[Recorded data]
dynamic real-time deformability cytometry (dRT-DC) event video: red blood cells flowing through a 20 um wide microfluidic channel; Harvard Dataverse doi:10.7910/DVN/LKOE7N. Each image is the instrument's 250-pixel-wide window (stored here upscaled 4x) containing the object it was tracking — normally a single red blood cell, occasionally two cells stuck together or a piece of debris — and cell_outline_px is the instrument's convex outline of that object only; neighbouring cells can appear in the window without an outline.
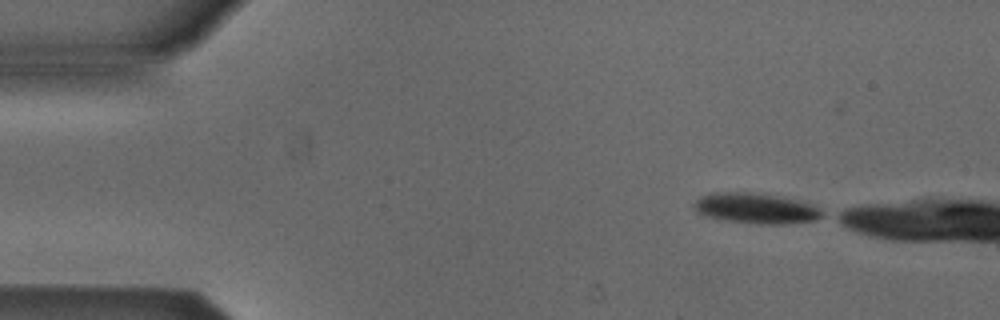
{"species": "Egyptian fruit bat (a non-hibernating species)", "species_latin": "Rousettus aegyptiacus", "temperature_condition": "cold", "stored_images_in_passage": 4, "camera_frame_rate_fps": 3000, "um_per_image_px": 0.085, "animal": {"sex": "male"}, "frame": {"image": 1, "passage_image": 1, "time_ms": 0.0, "image_size_px": [1000, 320], "cell_outline_px": [[824, 216], [816, 220], [784, 224], [756, 224], [728, 220], [708, 216], [696, 212], [692, 204], [696, 200], [704, 196], [716, 192], [764, 192], [784, 196], [812, 204], [824, 212]], "centroid_in_image_um": [64.31, 17.69], "position_along_channel_um": 20.7, "area_um2": 23.0}}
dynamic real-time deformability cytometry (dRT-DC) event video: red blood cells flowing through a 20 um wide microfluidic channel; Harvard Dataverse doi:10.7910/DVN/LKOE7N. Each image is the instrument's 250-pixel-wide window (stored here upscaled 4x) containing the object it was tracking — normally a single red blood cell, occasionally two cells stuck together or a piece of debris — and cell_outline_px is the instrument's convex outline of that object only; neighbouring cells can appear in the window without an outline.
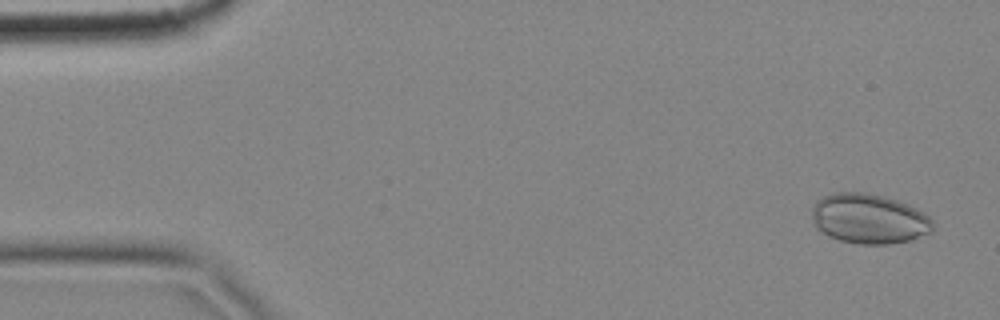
{"species": "common noctule bat (a hibernating species)", "species_latin": "Nyctalus noctula", "temperature_condition": "cold", "stored_images_in_passage": 4, "camera_frame_rate_fps": 3000, "um_per_image_px": 0.085, "animal": {"sex": "female", "body_mass_g": 18.4}, "frame": {"image": 1, "passage_image": 1, "time_ms": 0.0, "image_size_px": [1000, 320], "cell_outline_px": [[932, 232], [908, 240], [888, 244], [856, 244], [840, 240], [828, 236], [816, 228], [812, 220], [812, 208], [816, 200], [832, 192], [868, 192], [896, 200], [908, 204], [924, 212], [932, 220]], "centroid_in_image_um": [73.83, 18.58], "position_along_channel_um": 11.2, "area_um2": 35.32}}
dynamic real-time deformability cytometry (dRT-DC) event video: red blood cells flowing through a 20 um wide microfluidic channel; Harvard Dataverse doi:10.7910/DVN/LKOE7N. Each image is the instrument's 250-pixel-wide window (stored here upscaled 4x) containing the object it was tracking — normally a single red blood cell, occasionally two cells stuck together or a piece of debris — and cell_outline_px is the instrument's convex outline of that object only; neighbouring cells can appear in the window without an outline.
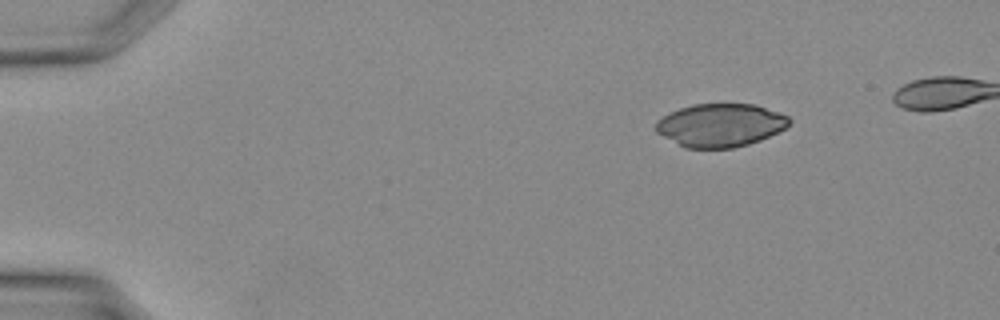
{"species": "Egyptian fruit bat (a non-hibernating species)", "species_latin": "Rousettus aegyptiacus", "temperature_condition": "warm", "stored_images_in_passage": 10, "camera_frame_rate_fps": 3000, "um_per_image_px": 0.085, "animal": {"sex": "female"}, "frame": {"image": 1, "passage_image": 1, "time_ms": 0.0, "image_size_px": [1000, 320], "cell_outline_px": [[792, 120], [784, 128], [760, 140], [748, 144], [732, 148], [688, 148], [656, 132], [656, 120], [680, 108], [692, 104], [756, 104], [788, 116]], "centroid_in_image_um": [61.24, 10.63], "position_along_channel_um": 23.8, "area_um2": 33.12}}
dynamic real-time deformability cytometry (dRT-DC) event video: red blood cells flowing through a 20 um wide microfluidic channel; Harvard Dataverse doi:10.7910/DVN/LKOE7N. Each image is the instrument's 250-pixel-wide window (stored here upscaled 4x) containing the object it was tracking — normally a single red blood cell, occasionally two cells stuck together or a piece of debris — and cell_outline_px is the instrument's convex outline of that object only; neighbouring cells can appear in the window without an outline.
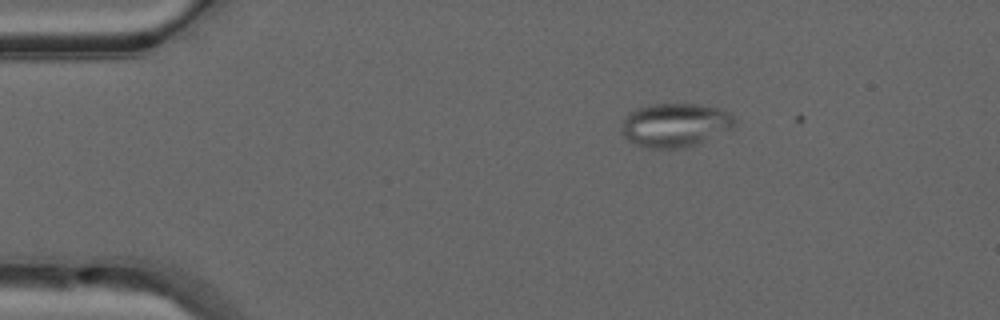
{"species": "common noctule bat (a hibernating species)", "species_latin": "Nyctalus noctula", "temperature_condition": "warm", "stored_images_in_passage": 2, "camera_frame_rate_fps": 3000, "um_per_image_px": 0.085, "animal": {"sex": "male", "forearm_length_mm": 52.5}, "frame": {"image": 1, "passage_image": 1, "time_ms": 0.0, "image_size_px": [1000, 320], "cell_outline_px": [[736, 120], [732, 124], [700, 144], [688, 148], [648, 148], [636, 144], [628, 140], [620, 132], [624, 120], [628, 112], [648, 104], [696, 104], [720, 108], [728, 112]], "centroid_in_image_um": [57.31, 10.63], "position_along_channel_um": 27.7, "area_um2": 28.55}}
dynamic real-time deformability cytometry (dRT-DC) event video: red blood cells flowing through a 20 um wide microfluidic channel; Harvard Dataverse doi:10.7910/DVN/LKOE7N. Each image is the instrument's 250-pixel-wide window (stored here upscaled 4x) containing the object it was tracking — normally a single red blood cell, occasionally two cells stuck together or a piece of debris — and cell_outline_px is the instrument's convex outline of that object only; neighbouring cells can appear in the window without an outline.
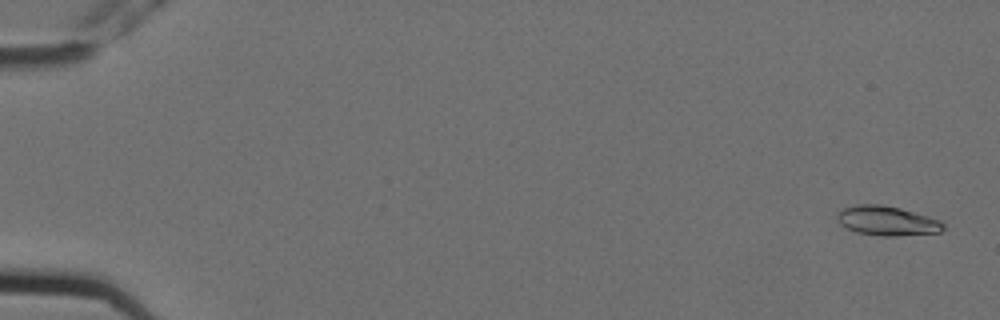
{"species": "Egyptian fruit bat (a non-hibernating species)", "species_latin": "Rousettus aegyptiacus", "temperature_condition": "cold", "stored_images_in_passage": 6, "camera_frame_rate_fps": 3000, "um_per_image_px": 0.085, "animal": {"sex": "female"}, "frame": {"image": 1, "passage_image": 1, "time_ms": 0.0, "image_size_px": [1000, 320], "cell_outline_px": [[944, 228], [940, 232], [896, 236], [880, 236], [856, 232], [840, 224], [836, 220], [836, 216], [844, 208], [856, 204], [880, 204], [900, 208], [928, 216], [940, 220], [944, 224]], "centroid_in_image_um": [75.39, 18.77], "position_along_channel_um": 9.6, "area_um2": 18.21}}
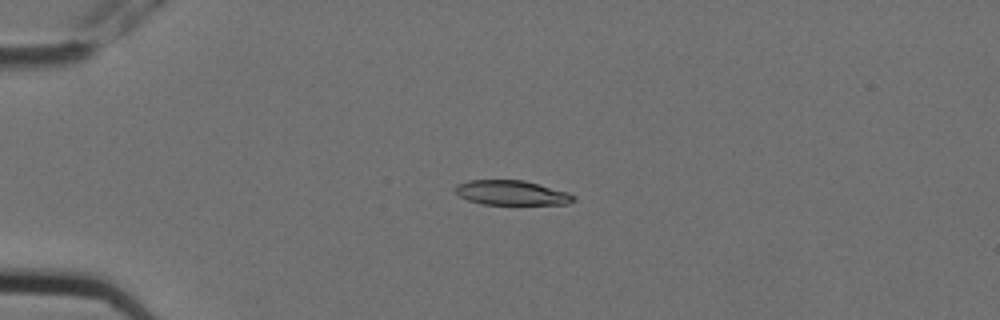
{"frame": {"image": 2, "passage_image": 4, "time_ms": 1.0, "image_size_px": [1000, 320], "cell_outline_px": [[576, 200], [568, 204], [484, 204], [468, 200], [460, 196], [452, 188], [456, 184], [468, 180], [524, 180], [568, 192], [576, 196]], "centroid_in_image_um": [43.48, 16.38], "position_along_channel_um": 41.5, "area_um2": 17.05}}
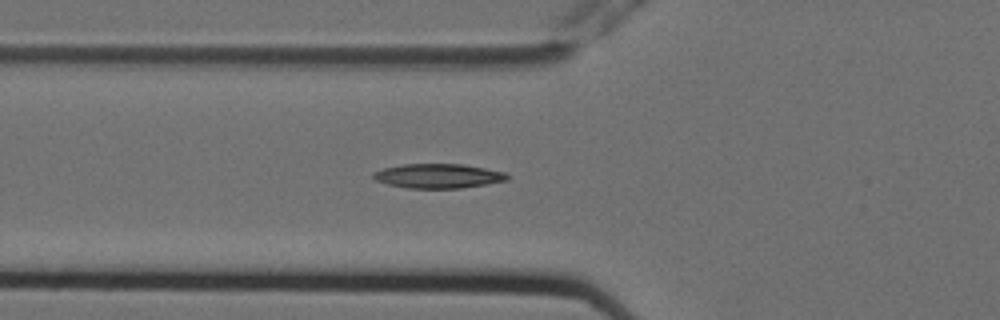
{"frame": {"image": 3, "passage_image": 6, "time_ms": 1.667, "image_size_px": [1000, 320], "cell_outline_px": [[508, 180], [460, 188], [408, 188], [388, 184], [376, 180], [372, 176], [372, 172], [384, 168], [404, 164], [464, 164], [504, 172], [508, 176]], "centroid_in_image_um": [37.22, 14.95], "position_along_channel_um": 88.6, "area_um2": 18.84}}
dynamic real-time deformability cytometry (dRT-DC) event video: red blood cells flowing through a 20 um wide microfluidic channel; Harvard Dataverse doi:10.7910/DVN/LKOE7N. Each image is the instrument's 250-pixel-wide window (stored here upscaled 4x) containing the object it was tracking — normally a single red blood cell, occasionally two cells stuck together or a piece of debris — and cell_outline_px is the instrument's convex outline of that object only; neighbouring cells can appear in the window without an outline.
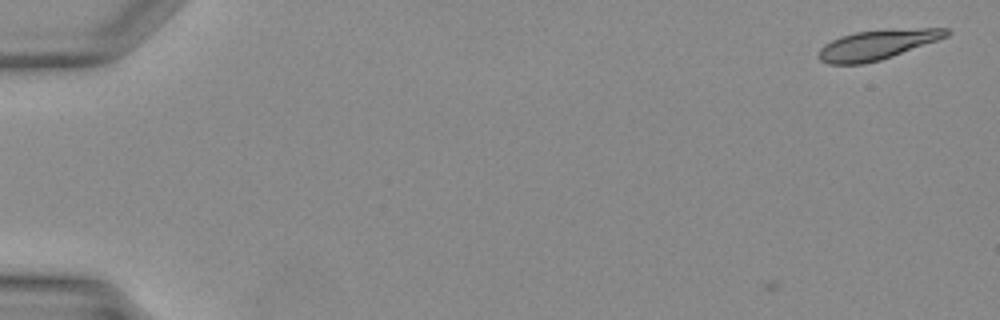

» **TASK BRIEF**:
Reproduce the material in its entirety and word for word, without the pictures.

» **ANSWER**:
dynamic real-time deformability cytometry (dRT-DC) event video: red blood cells flowing through a 20 um wide microfluidic channel; Harvard Dataverse doi:10.7910/DVN/LKOE7N. Each image is the instrument's 250-pixel-wide window (stored here upscaled 4x) containing the object it was tracking — normally a single red blood cell, occasionally two cells stuck together or a piece of debris — and cell_outline_px is the instrument's convex outline of that object only; neighbouring cells can appear in the window without an outline.
{"species": "Egyptian fruit bat (a non-hibernating species)", "species_latin": "Rousettus aegyptiacus", "temperature_condition": "cold", "stored_images_in_passage": 4, "camera_frame_rate_fps": 3000, "um_per_image_px": 0.085, "animal": {"sex": "male"}, "frame": {"image": 1, "passage_image": 1, "time_ms": 0.0, "image_size_px": [1000, 320], "cell_outline_px": [[824, 216], [816, 220], [784, 224], [756, 224], [728, 220], [708, 216], [696, 212], [692, 204], [696, 200], [704, 196], [716, 192], [764, 192], [784, 196], [812, 204], [824, 212]], "centroid_in_image_um": [64.31, 17.69], "position_along_channel_um": 20.7, "area_um2": 23.0}}
dynamic real-time deformability cytometry (dRT-DC) event video: red blood cells flowing through a 20 um wide microfluidic channel; Harvard Dataverse doi:10.7910/DVN/LKOE7N. Each image is the instrument's 250-pixel-wide window (stored here upscaled 4x) containing the object it was tracking — normally a single red blood cell, occasionally two cells stuck together or a piece of debris — and cell_outline_px is the instrument's convex outline of that object only; neighbouring cells can appear in the window without an outline.
{"species": "common noctule bat (a hibernating species)", "species_latin": "Nyctalus noctula", "temperature_condition": "cold", "stored_images_in_passage": 4, "camera_frame_rate_fps": 3000, "um_per_image_px": 0.085, "animal": {"sex": "female", "body_mass_g": 18.4}, "frame": {"image": 1, "passage_image": 1, "time_ms": 0.0, "image_size_px": [1000, 320], "cell_outline_px": [[932, 232], [908, 240], [888, 244], [856, 244], [840, 240], [828, 236], [816, 228], [812, 220], [812, 208], [816, 200], [832, 192], [868, 192], [896, 200], [908, 204], [924, 212], [932, 220]], "centroid_in_image_um": [73.83, 18.58], "position_along_channel_um": 11.2, "area_um2": 35.32}}
dynamic real-time deformability cytometry (dRT-DC) event video: red blood cells flowing through a 20 um wide microfluidic channel; Harvard Dataverse doi:10.7910/DVN/LKOE7N. Each image is the instrument's 250-pixel-wide window (stored here upscaled 4x) containing the object it was tracking — normally a single red blood cell, occasionally two cells stuck together or a piece of debris — and cell_outline_px is the instrument's convex outline of that object only; neighbouring cells can appear in the window without an outline.
{"species": "Egyptian fruit bat (a non-hibernating species)", "species_latin": "Rousettus aegyptiacus", "temperature_condition": "warm", "stored_images_in_passage": 10, "camera_frame_rate_fps": 3000, "um_per_image_px": 0.085, "animal": {"sex": "female"}, "frame": {"image": 1, "passage_image": 1, "time_ms": 0.0, "image_size_px": [1000, 320], "cell_outline_px": [[792, 120], [784, 128], [760, 140], [748, 144], [732, 148], [688, 148], [656, 132], [656, 120], [680, 108], [692, 104], [756, 104], [788, 116]], "centroid_in_image_um": [61.24, 10.63], "position_along_channel_um": 23.8, "area_um2": 33.12}}
dynamic real-time deformability cytometry (dRT-DC) event video: red blood cells flowing through a 20 um wide microfluidic channel; Harvard Dataverse doi:10.7910/DVN/LKOE7N. Each image is the instrument's 250-pixel-wide window (stored here upscaled 4x) containing the object it was tracking — normally a single red blood cell, occasionally two cells stuck together or a piece of debris — and cell_outline_px is the instrument's convex outline of that object only; neighbouring cells can appear in the window without an outline.
{"species": "common noctule bat (a hibernating species)", "species_latin": "Nyctalus noctula", "temperature_condition": "warm", "stored_images_in_passage": 2, "camera_frame_rate_fps": 3000, "um_per_image_px": 0.085, "animal": {"sex": "male", "forearm_length_mm": 52.5}, "frame": {"image": 1, "passage_image": 1, "time_ms": 0.0, "image_size_px": [1000, 320], "cell_outline_px": [[736, 120], [732, 124], [700, 144], [688, 148], [648, 148], [636, 144], [628, 140], [620, 132], [624, 120], [628, 112], [648, 104], [696, 104], [720, 108], [728, 112]], "centroid_in_image_um": [57.31, 10.63], "position_along_channel_um": 27.7, "area_um2": 28.55}}
dynamic real-time deformability cytometry (dRT-DC) event video: red blood cells flowing through a 20 um wide microfluidic channel; Harvard Dataverse doi:10.7910/DVN/LKOE7N. Each image is the instrument's 250-pixel-wide window (stored here upscaled 4x) containing the object it was tracking — normally a single red blood cell, occasionally two cells stuck together or a piece of debris — and cell_outline_px is the instrument's convex outline of that object only; neighbouring cells can appear in the window without an outline.
{"species": "Egyptian fruit bat (a non-hibernating species)", "species_latin": "Rousettus aegyptiacus", "temperature_condition": "cold", "stored_images_in_passage": 6, "camera_frame_rate_fps": 3000, "um_per_image_px": 0.085, "animal": {"sex": "female"}, "frame": {"image": 1, "passage_image": 1, "time_ms": 0.0, "image_size_px": [1000, 320], "cell_outline_px": [[944, 228], [940, 232], [896, 236], [880, 236], [856, 232], [840, 224], [836, 220], [836, 216], [844, 208], [856, 204], [880, 204], [900, 208], [928, 216], [940, 220], [944, 224]], "centroid_in_image_um": [75.39, 18.77], "position_along_channel_um": 9.6, "area_um2": 18.21}}
{"frame": {"image": 2, "passage_image": 4, "time_ms": 1.0, "image_size_px": [1000, 320], "cell_outline_px": [[576, 200], [568, 204], [484, 204], [468, 200], [460, 196], [452, 188], [456, 184], [468, 180], [524, 180], [568, 192], [576, 196]], "centroid_in_image_um": [43.48, 16.38], "position_along_channel_um": 41.5, "area_um2": 17.05}}
{"frame": {"image": 3, "passage_image": 6, "time_ms": 1.667, "image_size_px": [1000, 320], "cell_outline_px": [[508, 180], [460, 188], [408, 188], [388, 184], [376, 180], [372, 176], [372, 172], [384, 168], [404, 164], [464, 164], [504, 172], [508, 176]], "centroid_in_image_um": [37.22, 14.95], "position_along_channel_um": 88.6, "area_um2": 18.84}}
dynamic real-time deformability cytometry (dRT-DC) event video: red blood cells flowing through a 20 um wide microfluidic channel; Harvard Dataverse doi:10.7910/DVN/LKOE7N. Each image is the instrument's 250-pixel-wide window (stored here upscaled 4x) containing the object it was tracking — normally a single red blood cell, occasionally two cells stuck together or a piece of debris — and cell_outline_px is the instrument's convex outline of that object only; neighbouring cells can appear in the window without an outline.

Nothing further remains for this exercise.